You'd think after our undistinguished side-trip into the non-traditional that my mom might have learned her lesson and brought us back a little more center. You would think. But no, that's not exactly how it went. A few years passed, and Mom decided it was time to seek out a new extra-curricular activity for me. Again, I'm not sure what put this particular thing on her radar, but suddenly she was researching baton twirling. Not cheerleading. Not dance. Twirling. Don't get me wrong; in some parts of the country, twirling is, even today, fiercely competitive. And there are definitely sparkly outfits--sequins and glitter galore, automatically garnering more than a passing interest from me, especially since playing the accordion offered nothing like anything girly. But mainstream, here in California? Not even back when I was in elementary school. Once again, perhaps it was the only thing that wasn't cost-prohibitive. Or maybe she decided to stack the odds in our favor by sending her girls into lessons that most little girls didn't have. Whatever the reason, we delved into the world of twirling and parades and half-time shows.

This endeavor lasted much longer than accordion lessons--some two or three years, by my count. And unlike the accordion, I really enjoyed it. I twirled as a member of a team; I twirled solo. I got to march out in front of bands in parades, and wore my hair in fancy buns with glitter in my hair and sequins on my outfits. Eventually, I twirled myself right out of relevancy though, as twirlers eventually got benched in favor of high stakes cheerleaders on the football field and high powered dance and guard teams moving in synchronicity in band field shows.

In junior high and high school, I found my way to some of the more traditional extra-curricular activities--choir and swimming and band--and I loved them. These things were neither better nor worse than my previous affiliations, but at least I know other people who have had some of the same experiences I had in these organizations. But twirling? And even more so, accordion playing? Oh, those are secret societies, I think. Those of us who endured should have developed a secret Freemasons-type handshake to identify each other later in life, since I don't know too many who freely give up that information to just anybody.

My own kids have found themselves attracted to a wide variety of activities over the years, some of them in the realm of the mainstream, and some of them not so much. The main difference with my kids is that I have allowed them to find their own way and seek out their own interests. They got to chose. If I had a kid who wanted to pursue twirling, I would help him or her seek out opportunities to learn those skills. The kids who showed interest in Destination Imagination, in baseball, or in choir or dance--they piled in the van and off to rehearsals we went. I want them to seek out places where they can do what they love (not necessarily what I love), regardless of whether they are 'popular' activities or off-the-beaten path ones. However, I think that if one of my kids decides to get involved in, say, accordion-playing or Live Action Role Playing (hypothetically speaking) because it's what they really love and enjoy, I'm going to suggest that they try to institute a secret handshake. Later in life, they might enjoy being able to reconnect with their own people once again.
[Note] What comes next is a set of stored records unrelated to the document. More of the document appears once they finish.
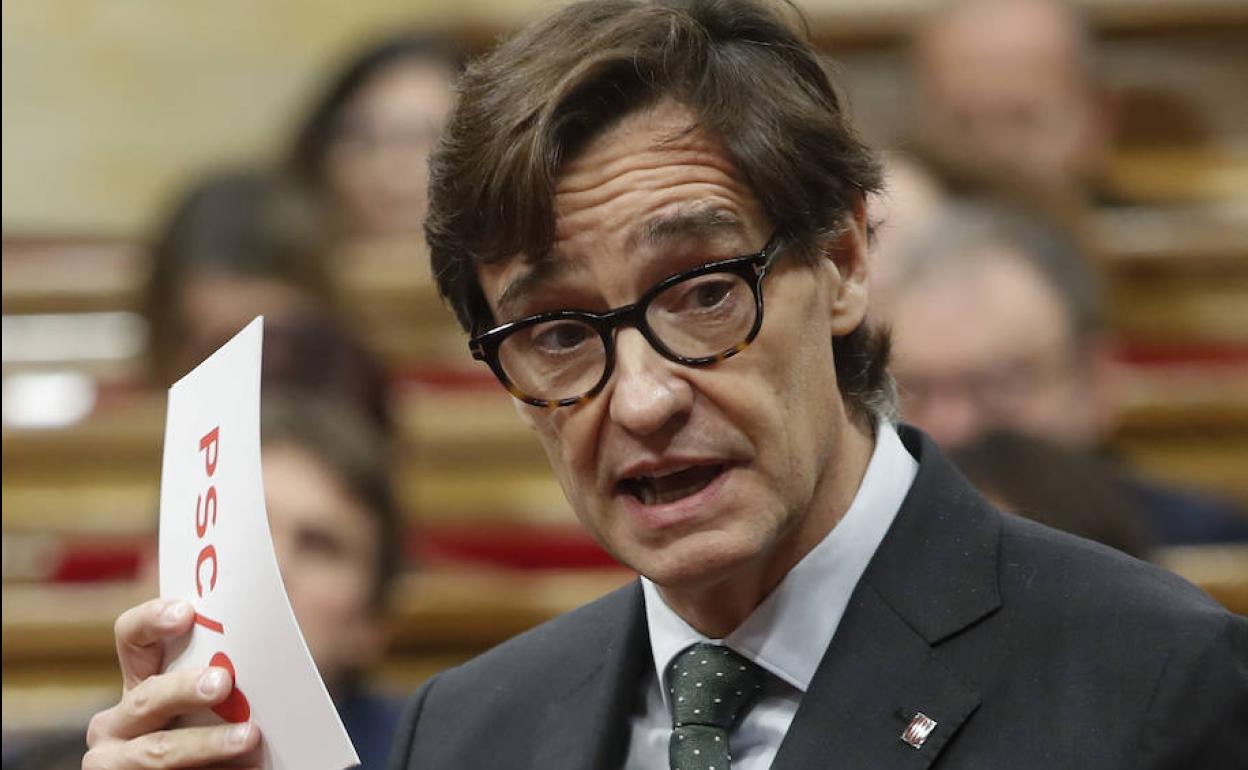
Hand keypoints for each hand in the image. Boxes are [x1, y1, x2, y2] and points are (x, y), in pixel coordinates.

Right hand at [83, 598, 261, 768]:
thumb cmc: (214, 728)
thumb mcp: (208, 696)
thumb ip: (222, 665)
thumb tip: (273, 629)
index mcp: (139, 681)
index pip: (132, 636)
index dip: (152, 619)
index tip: (186, 613)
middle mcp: (118, 722)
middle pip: (146, 697)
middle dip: (184, 689)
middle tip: (223, 683)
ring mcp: (119, 762)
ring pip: (158, 751)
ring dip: (205, 744)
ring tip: (249, 737)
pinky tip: (248, 768)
The girl playing the accordion is not me--she's just a representation. As far as I know, there is no photographic evidence of my musical prowess. The picture of the baton twirler, sadly, is me.


  1. You mom sounds like fun to me. I plan to let my kids choose, but I secretly hope my daughter wants to do something other than cheerleader.

    Love the photos.

  2. I think it's great that you were a twirler. My husband knew how to do it because he was a drum major, and I've seen how cool that looks. I think it's awesome! Now the's cool that you learned music, but that's a LOUD instrument!